Thanks to Minneapolis Mayor Jacob Frey’s recent press conference about the future of riverfront development, urbanists of all stripes are reconsidering the downtown post office. Everyone agrees it should be reconnected to downtown.
Well, it once was connected, but downtown wasn’t particularly interested.
That’s back when the area along the west side of the Mississippi River was tired and sooty. A big warehouse, some class-C office space, some two-story retail, a flophouse or three. When it opened in 1934, the new post office was certainly impressive, but it never had the draw of a theater or department store. Despite its stunning interior, a post office, after all, is a place of everyday commerce, a place where you have to go, not necessarily want to go.
On paper, the post office project looked noble and inspirational, sort of an early example of urban renewal. Where old brick commercial buildings had once crowded the street, there was now a broad new wall of a building in the severe, rational style of the era.
The architect was Léon Eugène Arnal, who’d been the lead on the Foshay Tower a few years earlier. If that building’s interior was the last draught of fizzy Art Deco aesthetics, tipsy and frivolous, the new post office was a serious statement of power and confidence.
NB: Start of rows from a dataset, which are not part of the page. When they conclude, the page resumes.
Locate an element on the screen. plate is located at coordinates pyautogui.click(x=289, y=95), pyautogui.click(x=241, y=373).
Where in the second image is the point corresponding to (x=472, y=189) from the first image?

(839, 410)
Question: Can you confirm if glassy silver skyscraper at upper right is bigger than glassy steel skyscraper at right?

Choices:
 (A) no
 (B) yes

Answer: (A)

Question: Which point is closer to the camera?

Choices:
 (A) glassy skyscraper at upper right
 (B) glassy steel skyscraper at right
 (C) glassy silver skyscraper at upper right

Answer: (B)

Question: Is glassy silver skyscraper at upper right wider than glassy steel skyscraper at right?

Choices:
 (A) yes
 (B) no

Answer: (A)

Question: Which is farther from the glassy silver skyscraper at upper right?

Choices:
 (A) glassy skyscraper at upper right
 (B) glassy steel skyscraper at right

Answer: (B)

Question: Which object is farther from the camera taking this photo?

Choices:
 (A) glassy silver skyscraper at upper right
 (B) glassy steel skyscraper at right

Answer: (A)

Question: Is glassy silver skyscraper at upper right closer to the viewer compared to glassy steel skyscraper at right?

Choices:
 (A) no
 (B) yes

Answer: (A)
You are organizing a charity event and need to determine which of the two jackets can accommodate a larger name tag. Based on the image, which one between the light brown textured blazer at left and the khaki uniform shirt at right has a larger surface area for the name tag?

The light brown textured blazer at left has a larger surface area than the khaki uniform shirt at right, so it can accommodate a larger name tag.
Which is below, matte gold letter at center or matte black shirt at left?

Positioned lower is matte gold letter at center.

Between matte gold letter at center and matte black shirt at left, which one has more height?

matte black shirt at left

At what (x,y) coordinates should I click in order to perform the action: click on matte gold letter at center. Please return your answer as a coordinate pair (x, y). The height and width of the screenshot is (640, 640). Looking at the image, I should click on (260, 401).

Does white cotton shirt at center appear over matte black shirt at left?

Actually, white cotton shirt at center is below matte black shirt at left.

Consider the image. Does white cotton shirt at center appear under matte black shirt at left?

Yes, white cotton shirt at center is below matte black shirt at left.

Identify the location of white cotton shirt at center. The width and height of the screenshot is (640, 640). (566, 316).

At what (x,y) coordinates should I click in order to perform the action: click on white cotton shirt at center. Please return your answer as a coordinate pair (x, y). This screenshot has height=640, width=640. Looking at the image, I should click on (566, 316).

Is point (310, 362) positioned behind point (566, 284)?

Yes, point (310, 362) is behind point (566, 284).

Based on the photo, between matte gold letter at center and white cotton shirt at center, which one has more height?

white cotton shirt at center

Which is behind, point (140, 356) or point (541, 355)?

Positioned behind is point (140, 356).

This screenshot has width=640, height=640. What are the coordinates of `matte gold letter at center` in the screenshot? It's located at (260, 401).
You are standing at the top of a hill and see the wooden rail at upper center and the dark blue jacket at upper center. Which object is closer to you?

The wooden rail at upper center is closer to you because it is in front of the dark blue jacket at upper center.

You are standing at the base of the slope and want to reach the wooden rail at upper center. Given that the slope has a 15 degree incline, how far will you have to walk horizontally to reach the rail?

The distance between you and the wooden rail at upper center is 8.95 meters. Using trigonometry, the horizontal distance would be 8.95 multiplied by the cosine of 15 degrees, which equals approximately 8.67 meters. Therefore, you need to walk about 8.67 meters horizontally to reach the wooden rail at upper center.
The post office faced a sizable park: an entire block of grass and trees standing in line like soldiers. Two pairs of sidewalks led to an octagonal flower bed in the center of the park; from the flower bed, diagonal walkways opened like arms to embrace the post office.
Early proposals for the post office called for a monument in the center of the park, with stylized American Indians, settlers and pioneer women around an obelisk topped by an eagle. That monument was never built.
In 1936, however, the park became the home for a gift from the Pillsbury family: a statue called “Pioneers.” Three generations hewn from granite, staring hard into the distance. The statue gave the park its name: Pioneer Square.
For a while, it must have given the area an unpretentious charm. The park was serviceable. The buildings around, while old, made up a pleasant-enough tableau of old and older, small and tall. It was the textbook definition of a place the postwar urbanists would erase. The city didn’t need old buildings and an underused park. The city needed parking.
Pioneer Square is long gone. The statue was hauled off in 1967 and relocated in Northeast. The Churchill Apartments — a 33-story structure completed in 1981 — blocks off any chance to see the post office as a whole.
There are more residential units in the area, including the River Towers condos — these tall, rote 16- and 27-story slabs on the graveyard of the Gateway were finished in 1965. And there’s new housing on Washington Avenue, too.
But for all the residents, the area feels underpopulated, and that’s what the new proposals seek to fix.
A good design, a market, a hotel. That’ll do it. Right?
But what if it’s unfixable?
Reconnecting downtown to the Mississippi is a good idea. And in some places along the river, we’re doing that already. The Mill Ruins, the Stone Arch Bridge, Gold Medal Park have brought the riverfront a long way from the days of industrial ruins and disuse. There’s even a waterfront park to the north of the post office, by the Federal Reserve Bank, although it’s not overly thronged or overly attractive.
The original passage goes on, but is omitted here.